-- EXERCISE AIM --
Transcribe each record word for word. Skip the images.

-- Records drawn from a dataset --
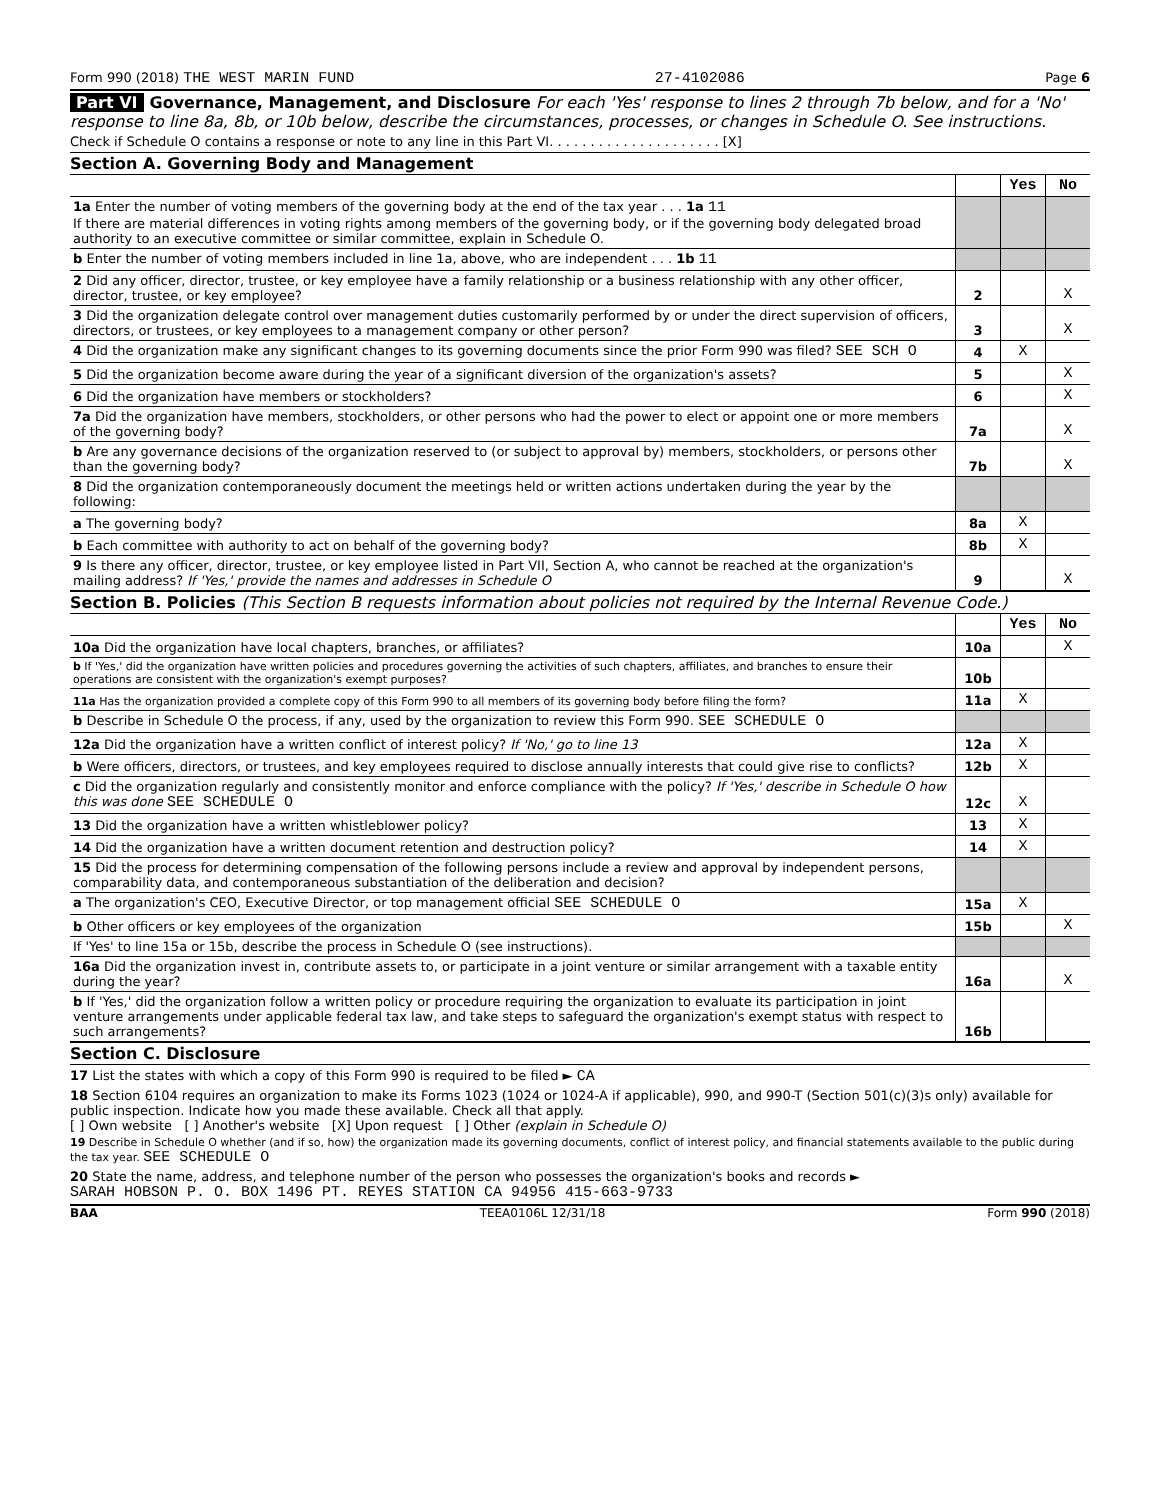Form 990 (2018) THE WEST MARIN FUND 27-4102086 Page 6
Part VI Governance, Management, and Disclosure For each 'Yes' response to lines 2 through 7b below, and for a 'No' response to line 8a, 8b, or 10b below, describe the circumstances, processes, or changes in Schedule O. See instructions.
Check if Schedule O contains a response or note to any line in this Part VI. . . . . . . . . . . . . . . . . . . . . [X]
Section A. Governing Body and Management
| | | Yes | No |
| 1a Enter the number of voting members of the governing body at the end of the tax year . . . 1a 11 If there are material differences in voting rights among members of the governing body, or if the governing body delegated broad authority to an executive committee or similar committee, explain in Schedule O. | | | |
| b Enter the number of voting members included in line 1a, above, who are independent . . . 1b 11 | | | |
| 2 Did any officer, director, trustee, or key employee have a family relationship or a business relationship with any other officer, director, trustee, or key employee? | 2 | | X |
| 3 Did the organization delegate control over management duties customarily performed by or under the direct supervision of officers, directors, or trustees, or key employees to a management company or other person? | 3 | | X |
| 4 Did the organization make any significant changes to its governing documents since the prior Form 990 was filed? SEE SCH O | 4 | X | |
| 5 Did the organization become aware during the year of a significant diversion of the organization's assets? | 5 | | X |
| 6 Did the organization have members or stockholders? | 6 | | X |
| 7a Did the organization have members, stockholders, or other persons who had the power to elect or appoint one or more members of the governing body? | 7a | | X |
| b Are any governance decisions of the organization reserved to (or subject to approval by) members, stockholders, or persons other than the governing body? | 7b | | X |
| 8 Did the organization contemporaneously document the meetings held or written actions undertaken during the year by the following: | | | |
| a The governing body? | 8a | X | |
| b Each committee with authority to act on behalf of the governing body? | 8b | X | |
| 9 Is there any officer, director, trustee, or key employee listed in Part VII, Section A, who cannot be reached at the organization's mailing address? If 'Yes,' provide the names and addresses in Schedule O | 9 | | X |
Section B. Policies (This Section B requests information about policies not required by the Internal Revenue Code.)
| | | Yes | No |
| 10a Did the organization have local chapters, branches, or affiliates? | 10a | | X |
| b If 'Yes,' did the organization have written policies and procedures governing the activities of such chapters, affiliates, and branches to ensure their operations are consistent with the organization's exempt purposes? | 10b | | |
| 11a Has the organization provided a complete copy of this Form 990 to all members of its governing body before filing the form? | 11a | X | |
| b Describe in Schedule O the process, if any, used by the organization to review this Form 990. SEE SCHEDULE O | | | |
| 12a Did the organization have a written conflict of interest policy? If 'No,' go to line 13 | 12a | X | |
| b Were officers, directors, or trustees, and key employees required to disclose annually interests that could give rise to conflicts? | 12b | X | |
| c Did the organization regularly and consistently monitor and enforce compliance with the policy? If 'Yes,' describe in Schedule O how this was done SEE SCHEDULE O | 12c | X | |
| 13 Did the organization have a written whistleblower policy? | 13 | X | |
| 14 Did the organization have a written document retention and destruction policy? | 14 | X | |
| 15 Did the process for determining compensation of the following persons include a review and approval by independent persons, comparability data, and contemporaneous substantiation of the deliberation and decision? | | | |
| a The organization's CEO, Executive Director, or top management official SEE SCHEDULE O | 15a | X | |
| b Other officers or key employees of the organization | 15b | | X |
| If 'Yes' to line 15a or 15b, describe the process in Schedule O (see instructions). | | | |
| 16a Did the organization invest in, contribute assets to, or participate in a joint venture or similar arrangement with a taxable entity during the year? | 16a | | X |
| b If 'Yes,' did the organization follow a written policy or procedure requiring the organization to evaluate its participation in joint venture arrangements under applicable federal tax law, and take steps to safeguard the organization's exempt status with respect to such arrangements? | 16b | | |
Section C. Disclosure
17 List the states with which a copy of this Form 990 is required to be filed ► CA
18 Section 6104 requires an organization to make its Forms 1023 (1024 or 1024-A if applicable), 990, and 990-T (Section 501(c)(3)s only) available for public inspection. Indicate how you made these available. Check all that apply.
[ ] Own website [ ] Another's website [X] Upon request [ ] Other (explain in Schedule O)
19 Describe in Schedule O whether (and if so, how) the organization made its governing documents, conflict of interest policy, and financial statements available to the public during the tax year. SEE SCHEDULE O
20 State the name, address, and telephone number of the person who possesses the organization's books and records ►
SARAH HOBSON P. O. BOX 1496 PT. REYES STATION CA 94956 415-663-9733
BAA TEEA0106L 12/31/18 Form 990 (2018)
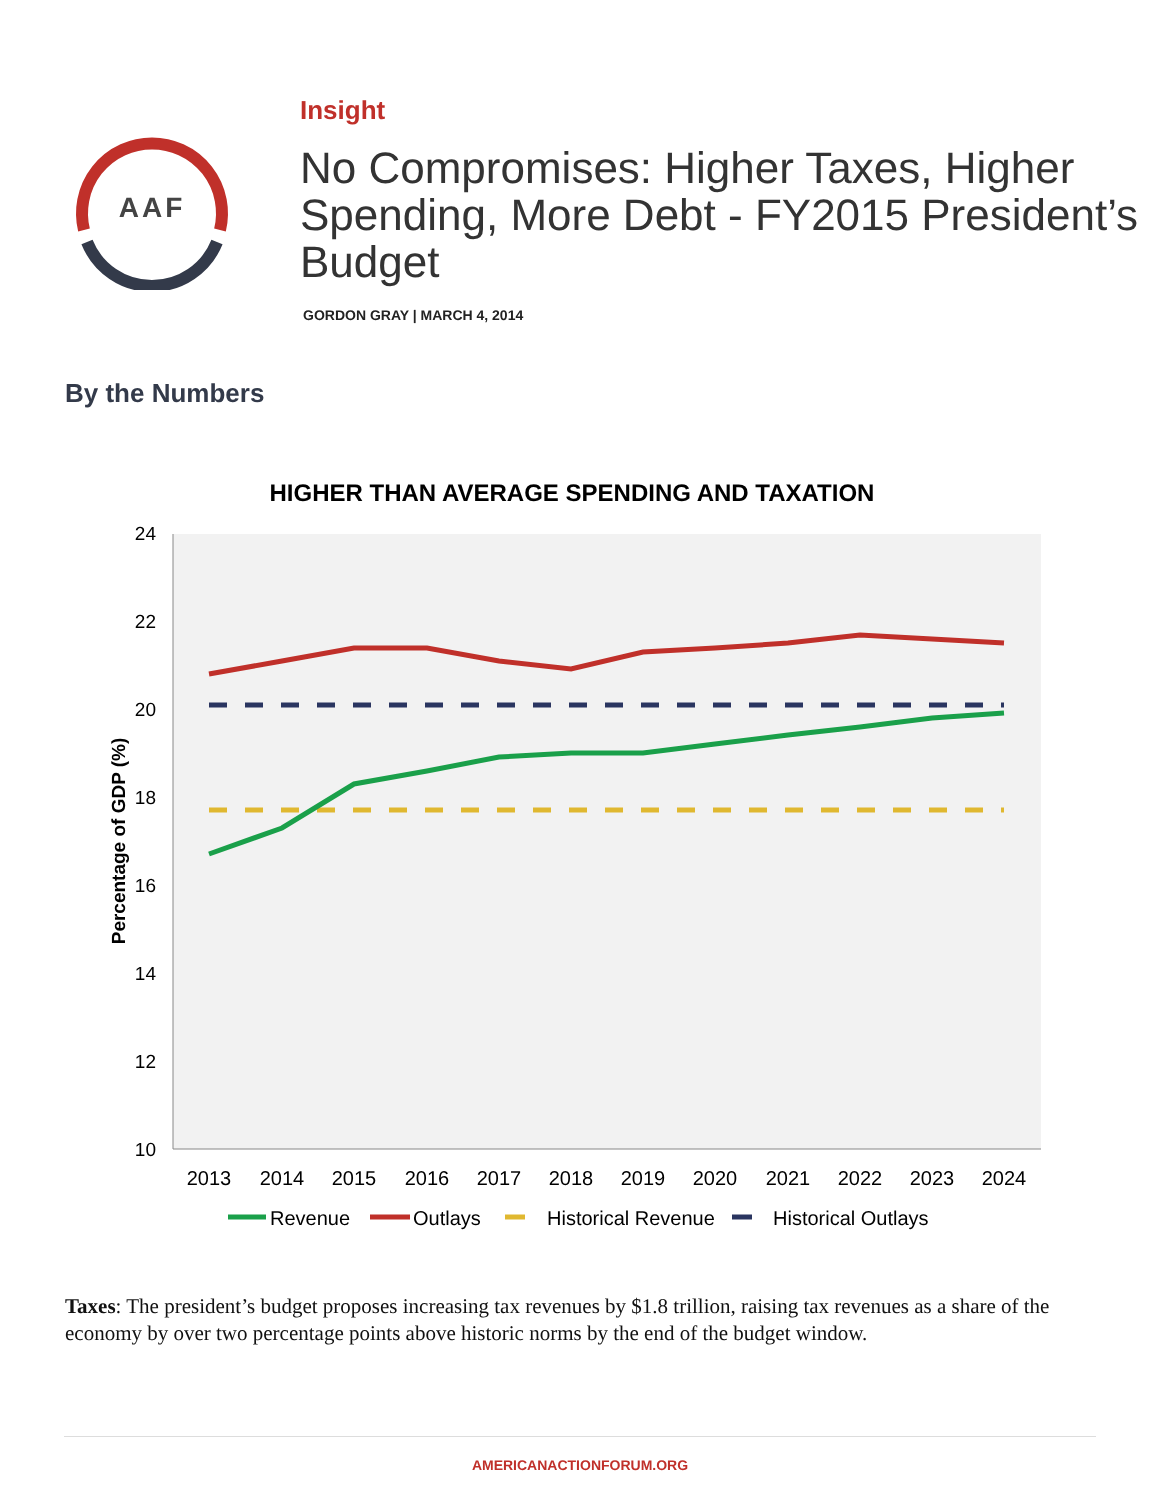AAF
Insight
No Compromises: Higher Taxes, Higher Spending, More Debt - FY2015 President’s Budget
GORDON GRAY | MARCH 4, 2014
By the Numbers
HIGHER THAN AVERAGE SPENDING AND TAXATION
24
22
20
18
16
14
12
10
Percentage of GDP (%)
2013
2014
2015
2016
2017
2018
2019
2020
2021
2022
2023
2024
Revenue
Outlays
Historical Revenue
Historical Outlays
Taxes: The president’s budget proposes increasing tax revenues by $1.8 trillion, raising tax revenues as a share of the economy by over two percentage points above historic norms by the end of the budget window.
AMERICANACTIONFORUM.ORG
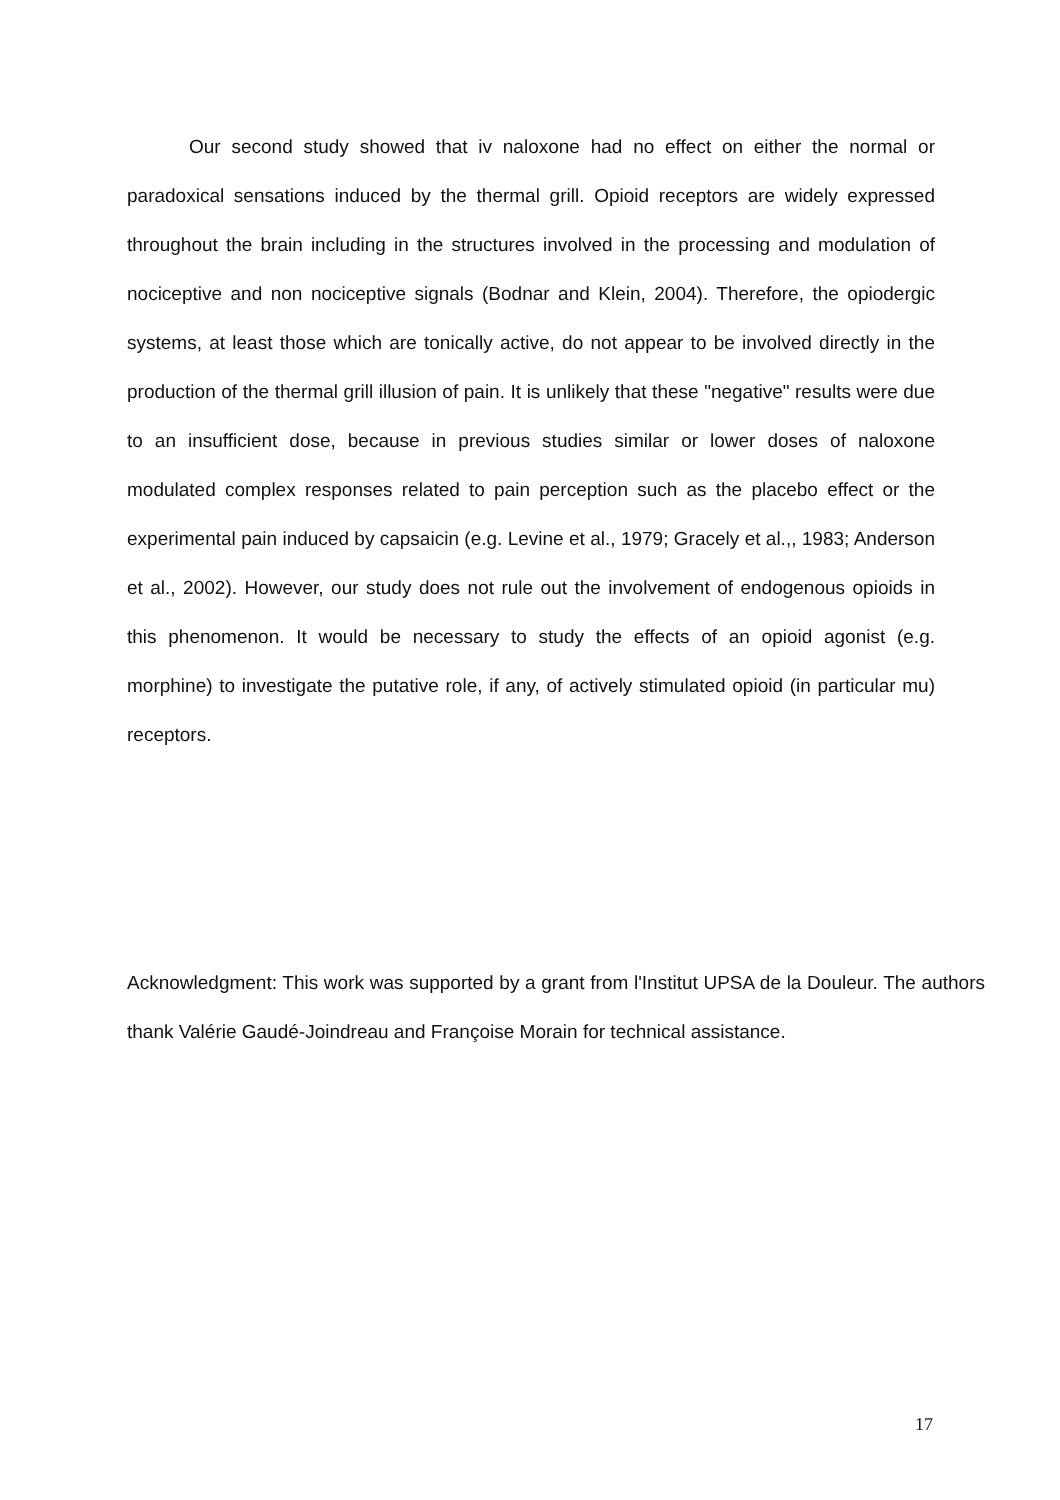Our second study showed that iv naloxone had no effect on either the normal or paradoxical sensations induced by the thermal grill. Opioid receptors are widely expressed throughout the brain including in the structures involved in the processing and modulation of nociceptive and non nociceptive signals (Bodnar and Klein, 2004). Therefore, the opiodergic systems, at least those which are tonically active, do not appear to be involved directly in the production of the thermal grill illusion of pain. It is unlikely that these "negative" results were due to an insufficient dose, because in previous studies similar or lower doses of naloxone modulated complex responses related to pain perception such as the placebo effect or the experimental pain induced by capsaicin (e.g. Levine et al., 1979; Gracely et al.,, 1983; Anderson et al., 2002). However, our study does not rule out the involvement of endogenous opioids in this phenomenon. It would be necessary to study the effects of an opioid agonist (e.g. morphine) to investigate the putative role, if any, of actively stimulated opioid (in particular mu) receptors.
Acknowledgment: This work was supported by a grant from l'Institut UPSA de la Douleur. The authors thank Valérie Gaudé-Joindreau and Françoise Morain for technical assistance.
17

-- EXERCISE RESPONSE --
Form 990 (2018) THE WEST MARIN FUND 27-4102086 Page 6
Part VI Governance, Management, and Disclosure For each 'Yes' response to lines 2 through 7b below, and for a 'No' response to line 8a, 8b, or 10b below, describe the circumstances, processes, or changes in Schedule O. See instructions.
Check if Schedule O contains a response or note to any line in this Part VI. . . . . . . . . . . . . . . . . . . . . [X]
Section A. Governing Body and Management
| | | Yes | No |
| 1a Enter the number of voting members of the governing body at the end of the tax year . . . 1a 11 If there are material differences in voting rights among members of the governing body, or if the governing body delegated broad authority to an executive committee or similar committee, explain in Schedule O. | | | |
| b Enter the number of voting members included in line 1a, above, who are independent . . . 1b 11 | | | |
| 2 Did any officer, director, trustee, or key employee have a family relationship or a business relationship with any other officer, director, trustee, or key employee? | 2 | | X |
| 3 Did the organization delegate control over management duties customarily performed by or under the direct supervision of officers, directors, or trustees, or key employees to a management company or other person? | 3 | | X |
| 4 Did the organization make any significant changes to its governing documents since the prior Form 990 was filed? SEE SCH O | 4 | X | |
| 5 Did the organization become aware during the year of a significant diversion of the organization's assets? | 5 | | X |
| 6 Did the organization have members or stockholders? | 6 | | X |
| 7a Did the organization have members, stockholders, or other persons who had the power to elect or appoint one or more members of the governing body? | 7a | | X |
| b Are any governance decisions of the organization reserved to (or subject to approval by) members, stockholders, or persons other than the governing body? | 7b | | X |
| 8 Did the organization contemporaneously document the meetings held or written actions undertaken during the year by the following: | | | |
| a The governing body? | 8a | X | |
| b Each committee with authority to act on behalf of the governing body? | 8b | X | |
| 9 Is there any officer, director, trustee, or key employee listed in Part VII, Section A, who cannot be reached at the organization's mailing address? If 'Yes,' provide the names and addresses in Schedule O | 9 | | X |
Section B. Policies (This Section B requests information about policies not required by the Internal Revenue Code.)
| | | Yes | No |
| 10a Did the organization have local chapters, branches, or affiliates? | 10a | | X |
| b If 'Yes,' did the organization have written policies and procedures governing the activities of such chapters, affiliates, and branches to ensure their operations are consistent with the organization's exempt purposes? | 10b | | |
| 11a Has the organization provided a complete copy of this Form 990 to all members of its governing body before filing the form? | 11a | X | |
| b Describe in Schedule O the process, if any, used by the organization to review this Form 990. SEE SCHEDULE O | | | |
| 12a Did the organization have a written conflict of interest policy? If 'No,' go to line 13 | 12a | X | |
| b Were officers, directors, or trustees, and key employees required to disclose annually interests that could give rise to conflicts? | 12b | X | |
| c Did the organization regularly and consistently monitor and enforce compliance with the policy? If 'Yes,' describe in Schedule O how this was done SEE SCHEDULE O | 12c | X | |
| 13 Did the organization have a written whistleblower policy? | 13 | X | |
| 14 Did the organization have a written document retention and destruction policy? | 14 | X | |
| 15 Did the process for determining compensation of the following persons include a review and approval by independent persons, comparability data, and contemporaneous substantiation of the deliberation and decision? | | | |
| a The organization's CEO, Executive Director, or top management official SEE SCHEDULE O | 15a | X | |
| b Other officers or key employees of the organization | 15b | | X |
| If 'Yes' to line 15a or 15b, describe the process in Schedule O (see instructions). | | | |
| 16a Did the organization invest in, contribute assets to, or participate in a joint venture or similar arrangement with a taxable entity during the year? | 16a | | X |
| b If 'Yes,' did the organization follow a written policy or procedure requiring the organization to evaluate its participation in joint venture arrangements under applicable federal tax law, and take steps to safeguard the organization's exempt status with respect to such arrangements? | 16b | | |
Section C. Disclosure
17 List the states with which a copy of this Form 990 is required to be filed ► CA
18 Section 6104 requires an organization to make its Forms 1023 (1024 or 1024-A if applicable), 990, and 990-T (Section 501(c)(3)s only) available for public inspection. Indicate how you made these available. Check all that apply.
[ ] Own website [ ] Another's website [X] Upon request [ ] Other (explain in Schedule O)
19 Describe in Schedule O whether (and if so, how) the organization made its governing documents, conflict of interest policy, and financial statements available to the public during the tax year. SEE SCHEDULE O
20 State the name, address, and telephone number of the person who possesses the organization's books and records ►
SARAH HOBSON P. O. BOX 1496 PT. REYES STATION CA 94956 415-663-9733
BAA TEEA0106L 12/31/18 Form 990 (2018)
AAF
Insight
No Compromises: Higher Taxes, Higher Spending, More Debt - FY2015 President’s Budget
GORDON GRAY | MARCH 4, 2014
By the Numbers
HIGHER THAN AVERAGE SPENDING AND TAXATION
24
22
20
18
16
14
12
10
Percentage of GDP (%)
2013
2014
2015
2016
2017
2018
2019
2020
2021
2022
2023
2024
Revenue
Outlays
Historical Revenue
Historical Outlays
Taxes: The president’s budget proposes increasing tax revenues by $1.8 trillion, raising tax revenues as a share of the economy by over two percentage points above historic norms by the end of the budget window.
AMERICANACTIONFORUM.ORG
Our second study showed that iv naloxone had no effect on either the normal or paradoxical sensations induced by the thermal grill. Opioid receptors are widely expressed throughout the brain including in the structures involved in the processing and modulation of nociceptive and non nociceptive signals (Bodnar and Klein, 2004). Therefore, the opiodergic systems, at least those which are tonically active, do not appear to be involved directly in the production of the thermal grill illusion of pain. It is unlikely that these "negative" results were due to an insufficient dose, because in previous studies similar or lower doses of naloxone modulated complex responses related to pain perception such as the placebo effect or the experimental pain induced by capsaicin (e.g. Levine et al., 1979; Gracely et al.,, 1983; Anderson et al., 2002). However, our study does not rule out the involvement of endogenous opioids in this phenomenon. It would be necessary to study the effects of an opioid agonist (e.g. morphine) to investigate the putative role, if any, of actively stimulated opioid (in particular mu) receptors.
Acknowledgment: This work was supported by a grant from l'Institut UPSA de la Douleur. The authors thank Valérie Gaudé-Joindreau and Françoise Morain for technical assistance.
17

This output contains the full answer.